IBM has been seeking a summary judgement in the case, which could essentially put an end to the matter, according to legal experts. Big Blue has also asked the court for a declaratory judgment on the question of whether IBM violated SCO's copyright, which would prevent new copyright claims from being brought against IBM at a later date.
Though SCO has asserted that Linux contains code copied line for line from its Unix System V source code, the Thursday filings indicate that SCO does not believe that IBM was responsible for these alleged violations.
"SCO has not alleged any copyright violation based on IBM's contributions to Linux," the filings state. The only copyright claim SCO has brought against IBM has to do with the AIX and Dynix operating systems, which IBM continued to distribute after SCO "terminated" IBM's Unix licenses last year, the filings state.

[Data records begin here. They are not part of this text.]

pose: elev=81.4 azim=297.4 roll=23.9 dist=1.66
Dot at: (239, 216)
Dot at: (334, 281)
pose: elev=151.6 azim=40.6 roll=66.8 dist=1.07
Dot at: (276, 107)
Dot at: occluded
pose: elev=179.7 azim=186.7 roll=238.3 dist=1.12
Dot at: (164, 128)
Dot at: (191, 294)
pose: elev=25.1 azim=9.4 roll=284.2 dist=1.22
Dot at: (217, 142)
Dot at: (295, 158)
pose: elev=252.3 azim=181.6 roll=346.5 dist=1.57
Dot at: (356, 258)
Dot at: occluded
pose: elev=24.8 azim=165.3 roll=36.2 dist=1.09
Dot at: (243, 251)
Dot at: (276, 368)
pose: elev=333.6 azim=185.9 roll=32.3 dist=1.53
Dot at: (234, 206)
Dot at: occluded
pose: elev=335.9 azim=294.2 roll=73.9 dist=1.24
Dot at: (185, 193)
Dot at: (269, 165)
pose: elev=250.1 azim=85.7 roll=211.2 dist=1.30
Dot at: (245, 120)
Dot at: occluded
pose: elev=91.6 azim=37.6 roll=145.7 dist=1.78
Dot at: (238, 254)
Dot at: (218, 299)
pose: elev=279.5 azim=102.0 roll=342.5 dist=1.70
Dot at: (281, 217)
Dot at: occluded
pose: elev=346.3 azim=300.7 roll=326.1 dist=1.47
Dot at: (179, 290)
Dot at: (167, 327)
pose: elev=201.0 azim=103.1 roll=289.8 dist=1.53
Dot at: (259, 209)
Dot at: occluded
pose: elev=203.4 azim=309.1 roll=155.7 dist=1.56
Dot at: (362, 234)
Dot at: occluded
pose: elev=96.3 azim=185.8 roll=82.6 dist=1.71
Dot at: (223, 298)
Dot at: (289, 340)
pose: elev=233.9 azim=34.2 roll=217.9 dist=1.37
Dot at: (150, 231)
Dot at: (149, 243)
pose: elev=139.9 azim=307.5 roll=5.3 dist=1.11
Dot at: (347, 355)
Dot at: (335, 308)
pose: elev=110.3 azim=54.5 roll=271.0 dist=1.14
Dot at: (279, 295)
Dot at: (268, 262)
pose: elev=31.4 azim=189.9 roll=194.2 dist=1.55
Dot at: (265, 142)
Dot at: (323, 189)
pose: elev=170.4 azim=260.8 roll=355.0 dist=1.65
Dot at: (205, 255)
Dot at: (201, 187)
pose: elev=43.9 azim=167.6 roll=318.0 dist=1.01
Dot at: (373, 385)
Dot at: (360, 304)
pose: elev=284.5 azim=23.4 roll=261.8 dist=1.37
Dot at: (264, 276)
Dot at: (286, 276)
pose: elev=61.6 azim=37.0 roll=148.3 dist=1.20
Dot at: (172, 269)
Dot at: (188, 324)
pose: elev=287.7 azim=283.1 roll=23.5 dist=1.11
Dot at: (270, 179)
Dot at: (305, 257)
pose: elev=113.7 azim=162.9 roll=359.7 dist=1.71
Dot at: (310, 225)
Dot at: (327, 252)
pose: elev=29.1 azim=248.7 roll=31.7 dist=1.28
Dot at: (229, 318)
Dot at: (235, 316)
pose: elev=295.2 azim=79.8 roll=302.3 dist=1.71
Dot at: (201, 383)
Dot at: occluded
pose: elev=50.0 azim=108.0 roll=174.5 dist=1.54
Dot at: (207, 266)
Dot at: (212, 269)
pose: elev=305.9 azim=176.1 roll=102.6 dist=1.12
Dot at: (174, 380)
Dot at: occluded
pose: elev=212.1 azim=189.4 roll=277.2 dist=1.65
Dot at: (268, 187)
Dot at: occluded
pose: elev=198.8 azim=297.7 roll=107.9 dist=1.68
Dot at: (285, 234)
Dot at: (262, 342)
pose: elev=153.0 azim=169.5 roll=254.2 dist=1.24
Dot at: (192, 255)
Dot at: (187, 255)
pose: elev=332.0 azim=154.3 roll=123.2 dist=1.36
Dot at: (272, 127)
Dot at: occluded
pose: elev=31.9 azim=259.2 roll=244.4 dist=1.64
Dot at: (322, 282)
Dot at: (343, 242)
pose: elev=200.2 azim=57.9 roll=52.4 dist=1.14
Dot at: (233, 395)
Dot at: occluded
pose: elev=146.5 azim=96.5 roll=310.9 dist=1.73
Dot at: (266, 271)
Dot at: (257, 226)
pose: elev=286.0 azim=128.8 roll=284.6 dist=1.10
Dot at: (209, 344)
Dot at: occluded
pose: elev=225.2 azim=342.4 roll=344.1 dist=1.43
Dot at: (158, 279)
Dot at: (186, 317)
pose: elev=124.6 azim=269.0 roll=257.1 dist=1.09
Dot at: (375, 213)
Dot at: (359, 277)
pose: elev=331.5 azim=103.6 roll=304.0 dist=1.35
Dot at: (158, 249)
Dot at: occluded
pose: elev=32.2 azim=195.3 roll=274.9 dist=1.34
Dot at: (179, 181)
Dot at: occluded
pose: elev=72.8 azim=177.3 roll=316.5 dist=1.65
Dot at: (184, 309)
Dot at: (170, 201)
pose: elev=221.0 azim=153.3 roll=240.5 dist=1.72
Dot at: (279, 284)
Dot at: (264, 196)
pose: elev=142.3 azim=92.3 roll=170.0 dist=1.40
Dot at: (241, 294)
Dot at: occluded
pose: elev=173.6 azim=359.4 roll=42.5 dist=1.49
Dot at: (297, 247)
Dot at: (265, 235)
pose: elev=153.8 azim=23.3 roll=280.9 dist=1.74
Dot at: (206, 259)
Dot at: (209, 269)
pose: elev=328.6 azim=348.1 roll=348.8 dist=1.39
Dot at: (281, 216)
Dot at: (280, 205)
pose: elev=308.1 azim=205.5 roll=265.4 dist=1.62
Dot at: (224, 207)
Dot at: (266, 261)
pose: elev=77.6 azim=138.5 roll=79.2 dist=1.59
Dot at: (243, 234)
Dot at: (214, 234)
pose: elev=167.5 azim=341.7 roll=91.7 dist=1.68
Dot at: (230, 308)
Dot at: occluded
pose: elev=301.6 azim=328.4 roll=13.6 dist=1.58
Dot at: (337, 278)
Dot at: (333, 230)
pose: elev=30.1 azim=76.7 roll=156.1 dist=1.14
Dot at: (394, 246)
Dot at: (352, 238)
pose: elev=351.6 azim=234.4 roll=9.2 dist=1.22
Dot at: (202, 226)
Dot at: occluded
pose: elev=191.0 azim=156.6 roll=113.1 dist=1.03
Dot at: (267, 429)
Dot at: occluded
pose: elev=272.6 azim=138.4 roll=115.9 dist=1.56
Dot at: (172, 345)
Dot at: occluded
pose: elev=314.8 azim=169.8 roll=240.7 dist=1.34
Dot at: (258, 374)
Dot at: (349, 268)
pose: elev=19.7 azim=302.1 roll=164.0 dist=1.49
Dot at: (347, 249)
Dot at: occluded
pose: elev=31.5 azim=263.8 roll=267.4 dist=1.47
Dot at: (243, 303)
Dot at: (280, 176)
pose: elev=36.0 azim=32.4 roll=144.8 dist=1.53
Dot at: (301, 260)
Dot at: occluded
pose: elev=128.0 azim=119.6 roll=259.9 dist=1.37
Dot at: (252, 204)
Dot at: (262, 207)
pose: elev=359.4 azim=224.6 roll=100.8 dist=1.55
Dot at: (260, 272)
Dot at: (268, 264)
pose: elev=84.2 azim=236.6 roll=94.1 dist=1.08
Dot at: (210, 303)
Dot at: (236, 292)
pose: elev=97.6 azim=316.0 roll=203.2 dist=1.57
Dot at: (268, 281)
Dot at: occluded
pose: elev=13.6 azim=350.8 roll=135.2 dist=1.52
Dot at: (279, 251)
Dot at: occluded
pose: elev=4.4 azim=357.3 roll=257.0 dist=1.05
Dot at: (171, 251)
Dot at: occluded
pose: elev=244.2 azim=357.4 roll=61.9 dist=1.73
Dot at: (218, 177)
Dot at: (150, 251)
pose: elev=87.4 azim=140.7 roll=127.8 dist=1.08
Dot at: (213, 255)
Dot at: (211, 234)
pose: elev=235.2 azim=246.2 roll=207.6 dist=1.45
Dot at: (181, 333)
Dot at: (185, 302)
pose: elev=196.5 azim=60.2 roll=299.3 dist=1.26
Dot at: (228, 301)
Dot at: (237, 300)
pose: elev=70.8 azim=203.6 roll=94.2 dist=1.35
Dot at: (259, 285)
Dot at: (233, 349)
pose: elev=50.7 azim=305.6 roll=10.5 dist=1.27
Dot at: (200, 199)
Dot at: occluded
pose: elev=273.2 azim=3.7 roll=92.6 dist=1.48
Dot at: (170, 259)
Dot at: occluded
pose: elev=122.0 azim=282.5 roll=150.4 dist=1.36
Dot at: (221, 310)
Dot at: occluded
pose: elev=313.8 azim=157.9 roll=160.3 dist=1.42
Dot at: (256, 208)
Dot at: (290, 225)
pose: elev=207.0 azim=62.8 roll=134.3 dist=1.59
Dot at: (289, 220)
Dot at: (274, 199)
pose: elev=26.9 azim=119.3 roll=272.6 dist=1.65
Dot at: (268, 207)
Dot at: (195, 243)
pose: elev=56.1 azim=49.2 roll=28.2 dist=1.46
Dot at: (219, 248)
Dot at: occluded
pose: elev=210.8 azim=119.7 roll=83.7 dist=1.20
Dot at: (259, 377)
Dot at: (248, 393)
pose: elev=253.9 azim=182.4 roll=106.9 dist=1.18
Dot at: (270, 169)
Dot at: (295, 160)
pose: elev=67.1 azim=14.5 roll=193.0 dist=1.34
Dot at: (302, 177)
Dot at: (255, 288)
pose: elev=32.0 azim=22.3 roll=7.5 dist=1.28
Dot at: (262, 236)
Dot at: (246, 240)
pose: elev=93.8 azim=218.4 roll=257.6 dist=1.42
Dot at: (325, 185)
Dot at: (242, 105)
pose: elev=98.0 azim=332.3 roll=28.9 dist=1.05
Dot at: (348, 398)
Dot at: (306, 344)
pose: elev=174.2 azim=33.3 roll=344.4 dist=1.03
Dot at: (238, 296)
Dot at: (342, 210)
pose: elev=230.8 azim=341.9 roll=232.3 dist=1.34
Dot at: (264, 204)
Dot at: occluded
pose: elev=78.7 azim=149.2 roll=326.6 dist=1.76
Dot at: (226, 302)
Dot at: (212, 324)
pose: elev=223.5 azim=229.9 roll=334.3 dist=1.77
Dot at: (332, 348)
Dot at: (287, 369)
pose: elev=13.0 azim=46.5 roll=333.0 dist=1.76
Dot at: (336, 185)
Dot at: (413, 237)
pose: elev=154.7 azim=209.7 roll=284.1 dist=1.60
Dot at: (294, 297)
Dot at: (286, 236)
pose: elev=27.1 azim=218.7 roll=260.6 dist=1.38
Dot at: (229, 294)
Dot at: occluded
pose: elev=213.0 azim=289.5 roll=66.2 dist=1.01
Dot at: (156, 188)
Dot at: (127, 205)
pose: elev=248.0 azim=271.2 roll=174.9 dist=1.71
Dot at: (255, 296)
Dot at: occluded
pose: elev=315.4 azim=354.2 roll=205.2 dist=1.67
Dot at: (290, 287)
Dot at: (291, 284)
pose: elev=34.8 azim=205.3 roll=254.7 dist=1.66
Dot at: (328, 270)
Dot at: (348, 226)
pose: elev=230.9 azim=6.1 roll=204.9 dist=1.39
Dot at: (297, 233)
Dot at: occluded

IBM has criticized SCO in past court filings, claiming the company so far has failed to provide evidence of IBM's infringement.
In Thursday's filings, SCO fought back, accused IBM of mischaracterizing the matter.
"No matter how many times IBM mischaracterizes it, this case is not about literal copying of Unix source code into Linux," SCO wrote. "Instead, SCO has claimed from the very outset that IBM's contribution to Linux of the "resulting materials" it created as modifications to or derivative works based on Unix System V... constitutes a breach of IBM's licensing agreements."
Because SCO's public statements about alleged copyright infringement in Linux have been stronger than those in its court filings, the question of whether the SCO vs. IBM case is simply a contract dispute between the two companies or a copyright case -- which could create greater liabilities for users -- has been obscured, said Jonathan Eunice, an analyst with industry research firm Illuminata.
"It's a squishy case," Eunice said. "There was this whole period of multiple months where SCO was essentially saying there is line-for-line copying, ergo it's a clear-cut copyright case for us."
"If you talked to (SCO's) lawyers, they treated the copyright case as more of an indication than the real case they wanted to bring. I believe that they want to broaden out the case (to include more copyright claims)," he said.
IBM and SCO will have an opportunity to argue their positions on the summary judgment question on Aug. 4, when the court hears oral arguments on the matter, said Blake Stowell, an SCO spokesman.
IBM declined to comment for this story.